Background: High-throughput analyses yielded a large number of predictive biomarkers in prostatic cancer (PCa) patients. Combinations of these biomarkers and with clinical features could improve on prediction.
Materials and methods: Tissue microarrays (640 patients) with triplicate cores of non-neoplastic prostate, benign prostatic hyperplasia (BPH), and index tumor were immunostained with antibodies to numerous biomarkers, digitized, and quantified. We used tree-based classification algorithms to stratify patients into 3 risk strata on the basis of their clinical and pathologic data. Markers were tested for prognostic ability in each stratum (stratum 1 had <10% risk of recurrence; stratum 3 had >60% likelihood of recurrence over a period >12 years). Sub stratification of the clinico-pathologic strata was also pursued.

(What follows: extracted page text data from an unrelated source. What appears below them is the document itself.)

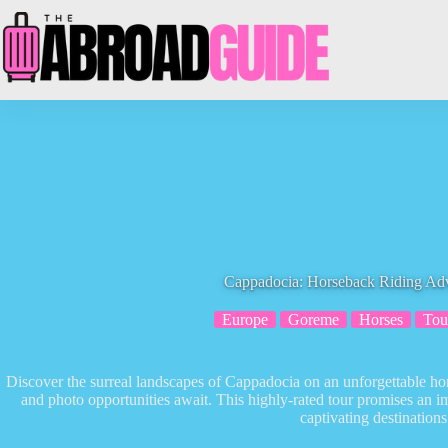
Skip
to
content
Cappadocia: Horseback Riding Ad
Europe
Goreme
Horses
Tou
Discover the surreal landscapes of Cappadocia on an unforgettable ho
and photo opportunities await. This highly-rated tour promises an 
captivating destinations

Results: We identified a number of significant predictors for PSA recurrence free survival, which were used to construct a predictive model that combines clinical and biomarker data. In the low-risk clinico-pathologic stratum, the markers were predominantly related to non-neoplastic tissues, in the moderate-risk stratum to stromal-epithelial interactions and angiogenesis, while those in the high-risk stratum were mostly oncogenes. Substratification of the intermediate risk group using stromal quantitation and proliferative index successfully, up or down, staged the risk strata for most patients.

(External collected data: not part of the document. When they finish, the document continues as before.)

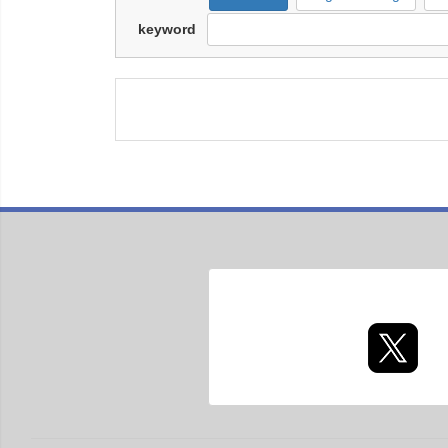
keyword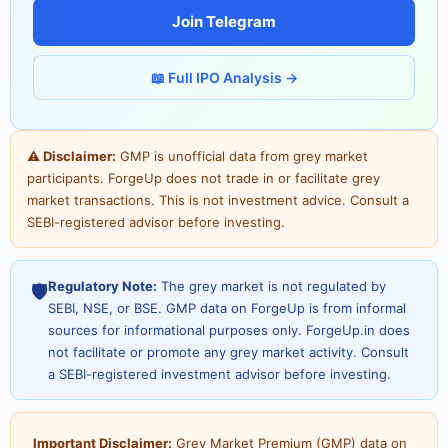
Join Telegram
📖 Full IPO Analysis →
⚠ Disclaimer:
GMP is unofficial data from grey market
participants. ForgeUp does not trade in or facilitate grey
market transactions. This is not investment advice. Consult a
SEBI-registered advisor before investing.
Regulatory Note:
The grey market is not regulated by
🛡️
SEBI, NSE, or BSE. GMP data on ForgeUp is from informal
sources for informational purposes only. ForgeUp.in does
not facilitate or promote any grey market activity. Consult
a SEBI-registered investment advisor before investing.
Important Disclaimer:
Grey Market Premium (GMP) data on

Conclusions: The fact that different biomarkers are most predictive of disease recurrence within different risk subgroups suggests an association between biological processes and prognostic ability. This is the first time that subgroup analysis of markers finds that prognostic ability is associated with biological processes and is proof of concept that distinct phenotypes are associated with risk of recurrence in different types of cancer.